Rabbi Estelle Mills, who leads Plymouth’s local synagogue, Congregation Beth Jacob, last week traveled with a group of more than 30 rabbis from around the U.S. on a solidarity mission to Israel. Mills is touring several parts of the country on the 10-day trip and will share some of her experiences on the Plymouth Independent site. This is her third journal entry.
Sunday began with making my way from the bubble of Shabbat and family to Tel Aviv to meet up with both my American and Israeli colleagues. The day was uncharacteristically stormy and the turbulence of the Mediterranean Sea on the usually beautiful Tel Aviv beachfront matches the atmosphere of the nation. As I greeted my colleagues, it was not with the normal excitement about traveling and studying together that is so characteristic of the many previous trips I have made to Israel. We all know that we will be seeing and hearing about nightmarish events in the next seven days and yet this is the reality of Israel today. As we set off from the hotel filled with families who are refugees in their own country, our tour guide advises us: “Everyone of us is on the front line. You don’t know by looking at someone what they’ve been through.”
Our first stop is Hostage Square, an area in front of the Tel Aviv Museum where there are tents set up for each city, kibbutz (communal settlement) or moshav (semi-communal settlement) that Hamas terrorists infiltrated on Oct. 7: murdering, raping, burning alive, dismembering, and taking hostages. Many hostage family members and survivors sleep in those tents together, for as one shared, “It is better to be together than waiting in a destroyed home alone.”
Hostage Square has become a place where the survivors, the frantic and worried family members, and a grieving country can come for support, to hear news, to shed tears, and to hope, pray, and scream in frustration about their loved ones, friends, and neighbors who remain hostages under inhumane conditions for over 115 days. A large electronic clock keeps track of the minutes since the captivity began. There is a set Shabbat table running the length of the large square filled with food and drink that remains untouched and each chair has the name and face of a hostage. Additionally, a “tunnel” an artist erected is filled both inside and outside with graffiti messages of love and support for those in captivity. As you walk through the long, dark tunnel, modeled after the tunnels in Gaza, the sound of gunfire and missiles being piped in is unnerving and one can only imagine the terror of the hostages walking through the real tunnels that morning, many still in pajamas and without shoes.
Hostage Square has also become home to many displays that showcase the individuality of the hostages: a piano to recall an inspiring musician, a Bedouin flag and tent as a reminder that not only Jews were kidnapped that morning, a highchair for a baby who hopefully has survived in captivity to reach his first birthday.
From Hostage Square, we made our way to the office building that houses the Hostage and Missing Family Forum Center where Lee Siegel, who grew up in North Carolina as I did, shared the story of his family members taken captive on Oct. 7 from their homes on one of the infiltrated kibbutzim. His sister-in-law Aviva was released on Day 47, but his brother, Israeli-American Keith Siegel, remains a hostage in Gaza. Lee conveyed his frustration and despair that the Red Cross has yet to be given access to his brother and the other hostages and his mounting impatience that another deal to release more hostages has not yet been reached.
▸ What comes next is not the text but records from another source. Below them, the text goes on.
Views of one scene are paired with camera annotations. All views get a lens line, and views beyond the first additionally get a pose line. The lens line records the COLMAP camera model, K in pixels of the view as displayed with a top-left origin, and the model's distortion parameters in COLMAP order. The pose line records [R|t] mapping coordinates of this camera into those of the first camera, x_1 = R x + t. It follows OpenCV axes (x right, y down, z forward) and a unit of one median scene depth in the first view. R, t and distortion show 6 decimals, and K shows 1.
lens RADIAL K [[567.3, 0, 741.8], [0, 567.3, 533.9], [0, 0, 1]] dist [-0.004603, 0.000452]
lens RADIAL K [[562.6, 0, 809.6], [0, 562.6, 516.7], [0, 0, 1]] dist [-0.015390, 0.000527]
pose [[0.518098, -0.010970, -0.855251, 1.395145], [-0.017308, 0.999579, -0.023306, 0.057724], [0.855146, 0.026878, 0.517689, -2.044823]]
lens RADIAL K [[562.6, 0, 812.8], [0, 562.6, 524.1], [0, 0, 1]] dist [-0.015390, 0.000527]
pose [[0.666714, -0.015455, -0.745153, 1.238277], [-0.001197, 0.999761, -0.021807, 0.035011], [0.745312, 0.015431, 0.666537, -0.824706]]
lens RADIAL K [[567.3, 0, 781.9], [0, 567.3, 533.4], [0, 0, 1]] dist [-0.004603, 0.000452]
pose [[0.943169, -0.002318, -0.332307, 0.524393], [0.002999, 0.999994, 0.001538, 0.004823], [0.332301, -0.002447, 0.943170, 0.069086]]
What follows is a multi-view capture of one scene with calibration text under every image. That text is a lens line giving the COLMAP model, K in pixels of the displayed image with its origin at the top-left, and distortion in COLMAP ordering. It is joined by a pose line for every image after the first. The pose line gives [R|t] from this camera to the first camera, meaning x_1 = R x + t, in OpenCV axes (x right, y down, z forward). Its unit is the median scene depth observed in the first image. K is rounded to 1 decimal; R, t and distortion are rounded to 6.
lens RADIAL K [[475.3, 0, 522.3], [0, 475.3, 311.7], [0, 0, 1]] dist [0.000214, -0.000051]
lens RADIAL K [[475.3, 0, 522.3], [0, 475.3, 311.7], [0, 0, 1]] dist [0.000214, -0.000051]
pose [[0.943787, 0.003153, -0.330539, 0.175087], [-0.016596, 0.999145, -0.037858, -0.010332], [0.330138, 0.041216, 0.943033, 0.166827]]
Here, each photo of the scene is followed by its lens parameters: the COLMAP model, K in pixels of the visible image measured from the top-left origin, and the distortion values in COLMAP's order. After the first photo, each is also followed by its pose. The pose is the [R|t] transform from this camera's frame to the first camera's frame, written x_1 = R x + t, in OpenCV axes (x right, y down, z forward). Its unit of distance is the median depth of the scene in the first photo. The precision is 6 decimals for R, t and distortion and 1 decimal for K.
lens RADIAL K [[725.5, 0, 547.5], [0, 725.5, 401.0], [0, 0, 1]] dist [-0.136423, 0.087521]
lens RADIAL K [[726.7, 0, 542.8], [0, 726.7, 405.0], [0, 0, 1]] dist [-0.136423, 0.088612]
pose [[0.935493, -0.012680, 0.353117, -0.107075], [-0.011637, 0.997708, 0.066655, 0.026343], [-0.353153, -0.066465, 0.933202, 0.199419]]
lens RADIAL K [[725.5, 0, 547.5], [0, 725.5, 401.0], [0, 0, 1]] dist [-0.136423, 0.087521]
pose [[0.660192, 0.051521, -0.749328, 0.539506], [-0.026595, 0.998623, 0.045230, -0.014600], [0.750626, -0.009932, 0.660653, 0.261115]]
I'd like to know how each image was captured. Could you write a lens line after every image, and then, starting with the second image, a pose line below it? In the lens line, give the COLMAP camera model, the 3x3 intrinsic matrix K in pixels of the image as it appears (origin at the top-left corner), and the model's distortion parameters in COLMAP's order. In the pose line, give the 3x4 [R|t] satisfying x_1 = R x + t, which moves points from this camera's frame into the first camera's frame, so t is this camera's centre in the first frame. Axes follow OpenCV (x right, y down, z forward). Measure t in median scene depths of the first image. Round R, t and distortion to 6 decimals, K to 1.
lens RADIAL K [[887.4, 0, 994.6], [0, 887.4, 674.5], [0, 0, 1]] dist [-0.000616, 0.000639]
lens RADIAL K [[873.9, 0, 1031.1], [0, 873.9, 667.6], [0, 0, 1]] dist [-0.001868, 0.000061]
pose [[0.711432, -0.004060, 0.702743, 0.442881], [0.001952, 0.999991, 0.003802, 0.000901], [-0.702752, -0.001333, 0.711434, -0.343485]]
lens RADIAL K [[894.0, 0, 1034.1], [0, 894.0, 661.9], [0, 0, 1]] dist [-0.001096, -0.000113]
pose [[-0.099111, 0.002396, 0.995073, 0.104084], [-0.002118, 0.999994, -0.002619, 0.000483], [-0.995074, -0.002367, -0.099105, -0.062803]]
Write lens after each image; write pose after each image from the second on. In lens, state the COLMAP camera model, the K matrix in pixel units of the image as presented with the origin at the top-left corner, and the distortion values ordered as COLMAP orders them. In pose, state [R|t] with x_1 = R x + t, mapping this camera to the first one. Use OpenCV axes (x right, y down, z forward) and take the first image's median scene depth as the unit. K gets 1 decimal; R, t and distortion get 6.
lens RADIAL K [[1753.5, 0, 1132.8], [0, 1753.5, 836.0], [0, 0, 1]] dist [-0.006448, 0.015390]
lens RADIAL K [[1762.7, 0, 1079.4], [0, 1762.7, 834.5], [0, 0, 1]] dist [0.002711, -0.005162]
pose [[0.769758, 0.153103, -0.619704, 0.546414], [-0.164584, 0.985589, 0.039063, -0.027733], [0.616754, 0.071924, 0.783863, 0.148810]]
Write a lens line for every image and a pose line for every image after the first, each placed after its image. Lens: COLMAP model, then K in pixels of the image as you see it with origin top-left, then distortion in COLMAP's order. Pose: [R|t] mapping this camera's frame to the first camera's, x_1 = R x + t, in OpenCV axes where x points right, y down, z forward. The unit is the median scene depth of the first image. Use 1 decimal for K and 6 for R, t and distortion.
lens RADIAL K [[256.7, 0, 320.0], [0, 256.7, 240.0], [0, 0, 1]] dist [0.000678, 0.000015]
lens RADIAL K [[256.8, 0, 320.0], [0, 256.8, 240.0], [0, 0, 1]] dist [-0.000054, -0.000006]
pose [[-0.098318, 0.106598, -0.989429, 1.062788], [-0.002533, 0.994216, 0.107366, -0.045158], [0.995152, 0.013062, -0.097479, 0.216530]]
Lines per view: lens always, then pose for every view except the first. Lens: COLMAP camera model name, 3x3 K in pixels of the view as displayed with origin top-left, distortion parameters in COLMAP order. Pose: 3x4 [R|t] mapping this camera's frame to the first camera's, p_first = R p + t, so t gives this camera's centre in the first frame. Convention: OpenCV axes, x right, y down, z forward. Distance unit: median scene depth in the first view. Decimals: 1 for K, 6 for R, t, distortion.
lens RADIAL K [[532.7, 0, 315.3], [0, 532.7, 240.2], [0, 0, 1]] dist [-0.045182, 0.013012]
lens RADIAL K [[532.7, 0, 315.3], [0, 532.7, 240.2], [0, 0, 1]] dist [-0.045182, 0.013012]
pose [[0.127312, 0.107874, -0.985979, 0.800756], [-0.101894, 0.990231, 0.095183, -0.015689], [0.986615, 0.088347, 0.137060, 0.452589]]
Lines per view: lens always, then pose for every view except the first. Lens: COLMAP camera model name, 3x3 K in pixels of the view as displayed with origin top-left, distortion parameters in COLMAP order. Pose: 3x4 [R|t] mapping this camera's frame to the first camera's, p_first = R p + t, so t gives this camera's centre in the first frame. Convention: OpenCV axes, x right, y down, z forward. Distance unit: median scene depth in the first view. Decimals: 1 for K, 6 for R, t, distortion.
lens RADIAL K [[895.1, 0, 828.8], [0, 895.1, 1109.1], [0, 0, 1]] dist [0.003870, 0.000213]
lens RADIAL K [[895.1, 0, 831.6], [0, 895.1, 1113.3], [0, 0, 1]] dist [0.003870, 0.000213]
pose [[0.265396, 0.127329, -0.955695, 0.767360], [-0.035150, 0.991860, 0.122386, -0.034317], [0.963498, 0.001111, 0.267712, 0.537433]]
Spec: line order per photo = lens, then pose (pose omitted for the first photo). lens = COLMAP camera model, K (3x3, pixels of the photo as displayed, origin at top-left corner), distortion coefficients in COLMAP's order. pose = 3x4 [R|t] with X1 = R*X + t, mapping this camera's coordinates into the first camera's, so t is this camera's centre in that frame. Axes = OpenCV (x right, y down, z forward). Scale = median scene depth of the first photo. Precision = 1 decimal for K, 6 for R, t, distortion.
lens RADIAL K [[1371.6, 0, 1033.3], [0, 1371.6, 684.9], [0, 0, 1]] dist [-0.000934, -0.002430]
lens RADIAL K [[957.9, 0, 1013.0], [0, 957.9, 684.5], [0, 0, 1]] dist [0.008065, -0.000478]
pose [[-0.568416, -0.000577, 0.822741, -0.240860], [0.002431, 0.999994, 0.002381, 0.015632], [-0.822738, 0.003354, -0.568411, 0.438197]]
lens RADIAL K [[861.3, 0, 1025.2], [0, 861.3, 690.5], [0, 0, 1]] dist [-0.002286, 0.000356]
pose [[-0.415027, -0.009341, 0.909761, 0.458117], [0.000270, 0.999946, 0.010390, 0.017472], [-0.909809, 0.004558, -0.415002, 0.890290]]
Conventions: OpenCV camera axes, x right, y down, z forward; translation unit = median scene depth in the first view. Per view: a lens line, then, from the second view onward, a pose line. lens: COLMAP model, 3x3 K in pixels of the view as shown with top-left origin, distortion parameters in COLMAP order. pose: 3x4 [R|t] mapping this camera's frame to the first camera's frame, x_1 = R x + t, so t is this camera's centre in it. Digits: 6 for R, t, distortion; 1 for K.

“From suffering to healing and hope for healing,” a colleague said as our day continued with a visit to the Sagol center for hyperbaric medicine at the Shamir Medical Center in Petach Tikvah, the largest hyperbaric chamber in the world. We learned about the success of this cutting-edge medical procedure healing those suffering from PTSD. Our group was the first granted access to see the project, which is the brainchild of Dr. Keren Doenyas-Barak and Dr. Shai Efrati. The hyperbaric chamber triggers healing mechanisms as it increases oxygen level in brain tissues. Primarily tested on soldiers since Oct. 7, former hostages and soldiers can also reap the benefits gained from healing what was previously considered non-healing wounds of the brain.
As we left the clinic, driving back past Tel Aviv toward Haifa, we grew fearful as red alert sirens sounded (as well as warnings appearing on the app we had installed on our cell phones). Our bus pulled off the road and we were told to duck down so our heads were below window level. After hearing the pops of the iron dome doing its job and intercepting the missiles, we continued to Haifa with the vivid reminder that we were indeed visiting a country at war.
Our Israeli colleagues, exhausted from the funerals, condolence calls, and non-stop counseling, joined us for dinner and we were able to express our support for all they are doing. Our day (which seemed more like a week) ended with a meeting with Rabbi Gilad Kariv, the first Reform rabbi to serve as a Member of Knesset. Gilad’s analysis of the current situation compared October 7 to Israel’s 1948 struggle for its existence, a stark comparison that aptly concluded an emotional day.